A Randomized, Double-Blind, Single-Site Phase II 2-Arm Study to Compare the Safety and Preliminary Efficacy of Manualized MDMA-Assisted Therapy to Low Dose D-Amphetamine Assisted Therapy in Veterans For The Treatment of Moderate to Severe PTSD
This randomized, double-blind, single-site phase II 2-arm study will investigate the safety and preliminary efficacy of MDMA-assisted therapy compared with low dose d-amphetamine-assisted therapy on the severity of PTSD symptoms in participants aged 18 years and older with PTSD of at least moderate severity.
• At Screening, meet DSM-5 criteria for current PTSD with a symptom duration of at least 6 months.
• Fluent in speaking and reading the predominantly used or recognized language of the study site (English).

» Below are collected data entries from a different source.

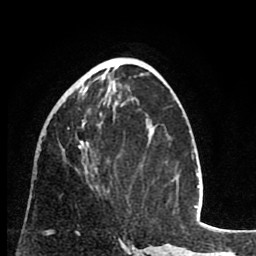
Breast MRI (dynamic contrast-enhanced), one axial slice; position 34 of 80 along the scan axis; cropped to one breast; dynamic contrast-enhanced series, time point 2 of 8 at this slice position (early post-contrast); 1.5 T; TE 2.6 ms, TR 6.1 ms; 256 × 256 image matrix. Female patient.
Outlined on this slice (semi-automatically segmented with operator editing):
- enhancing-tissue mask used for the functional tumour volume (all voxels passing the contrast-enhancement thresholds inside the analysis volume; usually the tumour): bounding box (x1, y1, x2, y2) in pixels: (60, 78, 89, 173)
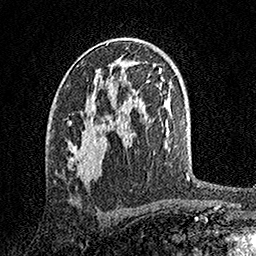
Breast MRI, one axial slice; position 89 of 158 along the scan axis; cropped to one breast; dynamic contrast-enhanced series, time point 2 of 7 at this slice position (early post-contrast); 1.5 T; TE 3.5 ms, TR 7.2 ms; 256 × 256 image matrix. Female patient.
Annotated regions visible in this slice (semi-automatic segmentation, software-assisted and operator-edited):
- enhancing-tissue mask used for the functional tumour volume (all voxels passing the contrast-enhancement thresholds inside the analysis volume; usually the tumour): bounding box [x1, y1, x2, y2] px = [68, 81, 112, 180]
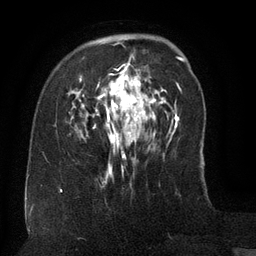
Breast MRI (dynamic contrast-enhanced), one axial slice. Slice 35 of 134 in the series (ordered by position). Cropped to one breast. Dynamic contrast-enhanced series, time point 2 of 6 at this slice position (early post-contrast). 3 T. TE 2.6 ms, TR 5.5 ms. 1.2 mm slice thickness. 256 × 256 image matrix. Female patient.
Structures marked on this image (semi-automatically segmented with operator editing):
- enhancing-tissue mask used for the functional tumour volume (all voxels passing the contrast-enhancement thresholds inside the analysis volume; usually the tumour): bounding box <75,45,156,179> (left, top, right, bottom; pixels)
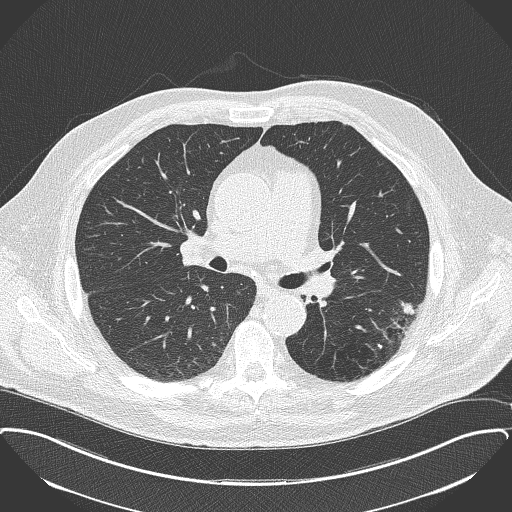
Low-dose screening chest CT, axial slice; second screening round (one year after baseline); lung window (W 1500 / L -600 HU); 2 mm slice thickness; 120 kVp; slice 74 of 175 in the series. Male, age 68 years at enrolment. Former smoker at enrolment.
Lesion marked by an expert reader, box from (x=372, y=293) to (x=429, y=346) px. The screening reader recorded 2 non-calcified nodules or masses ≥4 mm on this exam (left lower lobe, left lower lobe); which of them this box marks is not recorded. Participant outcome: lung cancer diagnosed 126 days after this screen — adenocarcinoma, NOS, left lower lobe, poorly differentiated (G3), stage IB (AJCC 6th edition), 17 mm at pathology.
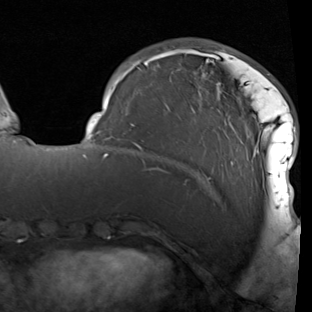
Breast MRI (dynamic contrast-enhanced), one axial slice. Cropped to one breast. Dynamic contrast-enhanced series, time point 2 of 7 at this slice position (early post-contrast). 1.5 T. TE 1.9 ms, TR 5.1 ms. 2 mm slice thickness. 312 × 312 image matrix, field of view 232 × 232 mm. Female patient.
Annotated regions visible in this slice (semi-automatic segmentation, software-assisted and operator-edited):
- enhancing-tissue mask used for the functional tumour volume (all voxels passing the contrast-enhancement thresholds inside the analysis volume; usually the tumour): bounding box <87,46,296,214> (left, top, right, bottom; pixels)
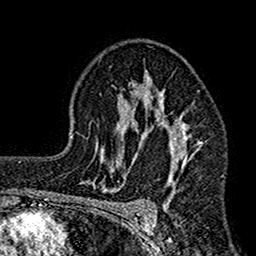
Breast MRI (dynamic contrast-enhanced), one axial slice. Position 103 of 160 along the scan axis. Cropped to one breast. Dynamic contrast-enhanced series, time point 2 of 7 at this slice position (early post-contrast). 1.5 T. TE 2.7 ms, TR 4.9 ms. 256 × 256 image matrix, field of view 155 × 155 mm. Female patient.
Structures marked on this image (semi-automatic segmentation, software-assisted and operator-edited):
- enhancing-tissue mask used for the functional tumour volume (all voxels passing the contrast-enhancement thresholds inside the analysis volume; usually the tumour): box from (x=112, y=65) to (x=202, y=208) px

• Must be a veteran enrolled at a VA Healthcare Center in the Greater Los Angeles area.
• Able to swallow pills.
• Agree to have study visits audiovisually recorded, including Experimental Sessions, IR assessments, and non-drug therapy sessions.
• Able to provide a contact (relative, spouse, close friend, or other support person) who is willing and able to be reached by the investigators in the event of the participant becoming unwell or unreachable.
• Able to identify appropriate support person(s) to stay with the participant on the evenings of Experimental Sessions if needed.
• May have well-controlled hypertension that has been successfully treated with anti-hypertensive medicines, if they pass additional screening to rule out underlying cardiovascular disease.
• May have asymptomatic Hepatitis C virus (HCV) that has previously undergone evaluation and treatment as needed.
• Body weight of at least 45 kilograms (kg). Participants with a body weight of 45-48 kg must also have a body mass index (BMI) within the range of 18 to 30 kg/m2. BMI must be within 18 to 32 kg/m2 (inclusive).
• A person able to be pregnant (PABP) must use a highly effective contraceptive method.